How city school is nurturing pupils via CBC
A private school in Kasarani, Nairobi county is making major strides using the new Competency Based Curriculum (CBC) to identify talented pupils and nurture their talents.
Kasarani Junior Academy also sponsors talented children from poor families in the estates, some as young as two years. One of the beneficiaries is four-year-old Elias Muthomi, who automatically calls out names of different helicopters and other aircraft by name when shown their pictures.
“He has a gift which needs to be nurtured and just being at home was not helping him. He is now fluent in English and some international bodies have even offered to nurture his ability abroad,” says Irene Kamau, the school director.
She says several pupils in grades one to three have talent playing piano, guitar, chess, drawing, dancing, modelling and painting.
“All they need is guidance to control their abilities through professional training.

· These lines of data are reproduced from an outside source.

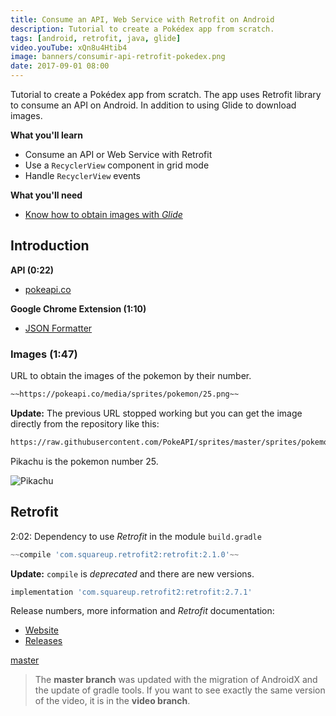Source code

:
 ```yaml
---
title: Consume an API, Web Service with Retrofit on Android
description: Tutorial to create a Pokédex app from scratch.
tags: [android, retrofit, java, glide]
video.youTube: xQn8u4Htib4
image: banners/consumir-api-retrofit-pokedex.png
date: 2017-09-01 08:00
---
```


Tutorial to create a Pokédex app from scratch. The app uses Retrofit library to consume an API on Android. In addition to using Glide to download images.

__What you'll learn__

* Consume an API or Web Service with Retrofit
* Use a `RecyclerView` component in grid mode
* Handle `RecyclerView` events

__What you'll need__

* [Know how to obtain images with _Glide_](/videos/android/descargar-imagenes-glide/)

## Introduction

__API (0:22)__

* [pokeapi.co](https://pokeapi.co/)

__Google Chrome Extension (1:10)__

* [JSON Formatter](https://chrome.google.com/webstore/detail/json-formatter/bcjindcccaagfpapjjmafapmmgkkhgoa)

### Images (1:47)

URL to obtain the images of the pokemon by their number.

```html
~~https://pokeapi.co/media/sprites/pokemon/25.png~~
```

__Update:__ The previous URL stopped working but you can get the image directly from the repository like this:

```html
https://raw.githubusercontent.com/PokeAPI/sprites/master/sprites/pokemon/25.png
```

Pikachu is the pokemon number 25.

![Pikachu](https://raw.githubusercontent.com/PokeAPI/sprites/master/sprites/pokemon/25.png)

## Retrofit

2:02: Dependency to use *Retrofit* in the module `build.gradle`

```groovy
~~compile 'com.squareup.retrofit2:retrofit:2.1.0'~~
```

__Update:__ `compile` is _deprecated_ and there are new versions.

```groovy
implementation 'com.squareup.retrofit2:retrofit:2.7.1'
```

Release numbers, more information and _Retrofit_ documentation:

* [Website](http://square.github.io/retrofit/)
* [Releases](https://github.com/square/retrofit/releases)

[master](https://github.com/alvareztech/Pokedex)

> The __master branch__ was updated with the migration of AndroidX and the update of gradle tools. If you want to see exactly the same version of the video, it is in the __video branch__.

There are those who also are talented in pen and paper and after assessment, we have been amazed by what they have achieved,” she says.
Kamau says CBC is the way to go since not every child is good in academics, adding that schools ought to identify talent in pupils early enough and encourage them to aim higher.

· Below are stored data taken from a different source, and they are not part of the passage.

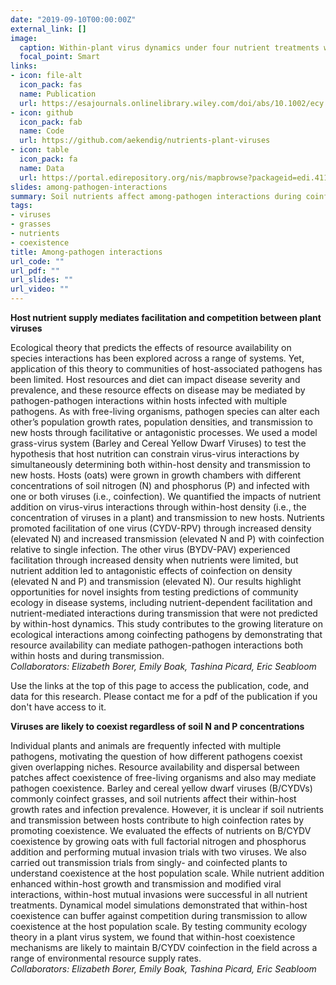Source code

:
 ```yaml
---
date: "2019-09-10T00:00:00Z"
external_link: []
image:
  caption: Within-plant virus dynamics under four nutrient treatments with single- and co-inoculation.
  focal_point: Smart
links:
- icon: file-alt
  icon_pack: fas
  name: Publication
  url: https://esajournals.onlinelibrary.wiley.com/doi/abs/10.1002/ecy.3155
- icon: github
  icon_pack: fab
  name: Code
  url: https://github.com/aekendig/nutrients-plant-viruses
- icon: table
  icon_pack: fa
  name: Data
  url: https://portal.edirepository.org/nis/mapbrowse?packageid=edi.411.2
slides: among-pathogen-interactions
summary: Soil nutrients affect among-pathogen interactions during coinfection and transmission.
tags:
- viruses
- grasses
- nutrients
- coexistence
title: Among-pathogen interactions
url_code: ""
url_pdf: ""
url_slides: ""
url_video: ""
---
```


**Host nutrient supply mediates facilitation and competition between plant viruses**  

Ecological theory that predicts the effects of resource availability on species interactions has been explored across a range of systems. Yet, application of this theory to communities of host-associated pathogens has been limited. Host resources and diet can impact disease severity and prevalence, and these resource effects on disease may be mediated by pathogen-pathogen interactions within hosts infected with multiple pathogens. As with free-living organisms, pathogen species can alter each other’s population growth rates, population densities, and transmission to new hosts through facilitative or antagonistic processes. We used a model grass-virus system (Barley and Cereal Yellow Dwarf Viruses) to test the hypothesis that host nutrition can constrain virus-virus interactions by simultaneously determining both within-host density and transmission to new hosts. Hosts (oats) were grown in growth chambers with different concentrations of soil nitrogen (N) and phosphorus (P) and infected with one or both viruses (i.e., coinfection). We quantified the impacts of nutrient addition on virus-virus interactions through within-host density (i.e., the concentration of viruses in a plant) and transmission to new hosts. Nutrients promoted facilitation of one virus (CYDV-RPV) through increased density (elevated N) and increased transmission (elevated N and P) with coinfection relative to single infection. The other virus (BYDV-PAV) experienced facilitation through increased density when nutrients were limited, but nutrient addition led to antagonistic effects of coinfection on density (elevated N and P) and transmission (elevated N). Our results highlight opportunities for novel insights from testing predictions of community ecology in disease systems, including nutrient-dependent facilitation and nutrient-mediated interactions during transmission that were not predicted by within-host dynamics. This study contributes to the growing literature on ecological interactions among coinfecting pathogens by demonstrating that resource availability can mediate pathogen-pathogen interactions both within hosts and during transmission.  
*Collaborators: Elizabeth Borer, Emily Boak, Tashina Picard, Eric Seabloom*  

Use the links at the top of this page to access the publication, code, and data for this research. Please contact me for a pdf of the publication if you don't have access to it.

**Viruses are likely to coexist regardless of soil N and P concentrations**  

Individual plants and animals are frequently infected with multiple pathogens, motivating the question of how different pathogens coexist given overlapping niches. Resource availability and dispersal between patches affect coexistence of free-living organisms and also may mediate pathogen coexistence. Barley and cereal yellow dwarf viruses (B/CYDVs) commonly coinfect grasses, and soil nutrients affect their within-host growth rates and infection prevalence. However, it is unclear if soil nutrients and transmission between hosts contribute to high coinfection rates by promoting coexistence. We evaluated the effects of nutrients on B/CYDV coexistence by growing oats with full factorial nitrogen and phosphorus addition and performing mutual invasion trials with two viruses. We also carried out transmission trials from singly- and coinfected plants to understand coexistence at the host population scale. While nutrient addition enhanced within-host growth and transmission and modified viral interactions, within-host mutual invasions were successful in all nutrient treatments. Dynamical model simulations demonstrated that within-host coexistence can buffer against competition during transmission to allow coexistence at the host population scale. By testing community ecology theory in a plant virus system, we found that within-host coexistence mechanisms are likely to maintain B/CYDV coinfection in the field across a range of environmental resource supply rates.  
*Collaborators: Elizabeth Borer, Emily Boak, Tashina Picard, Eric Seabloom*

“We need to remove the notion that we go to school so we can end up working in offices,” says the director.
Lunani Evans, a Kiswahili teacher at the school, says the pupils also learn CBC through Kiswahili language and are able to relate what they are taught.
Through visual aids such as computers, pupils have been more attentive in class and are relating well to the technology.
“CBC is all about seeing, touching, listening and feeling as well as how we teach the pupils. They even understand more than when we used to use chalk and board. We are producing better pupils today,” says Lunani.
In this year’s KCPE exam results, Kasarani Junior Academy produced one of the best students countrywide. Nigel Muhunyo Mbao scored 415 marks.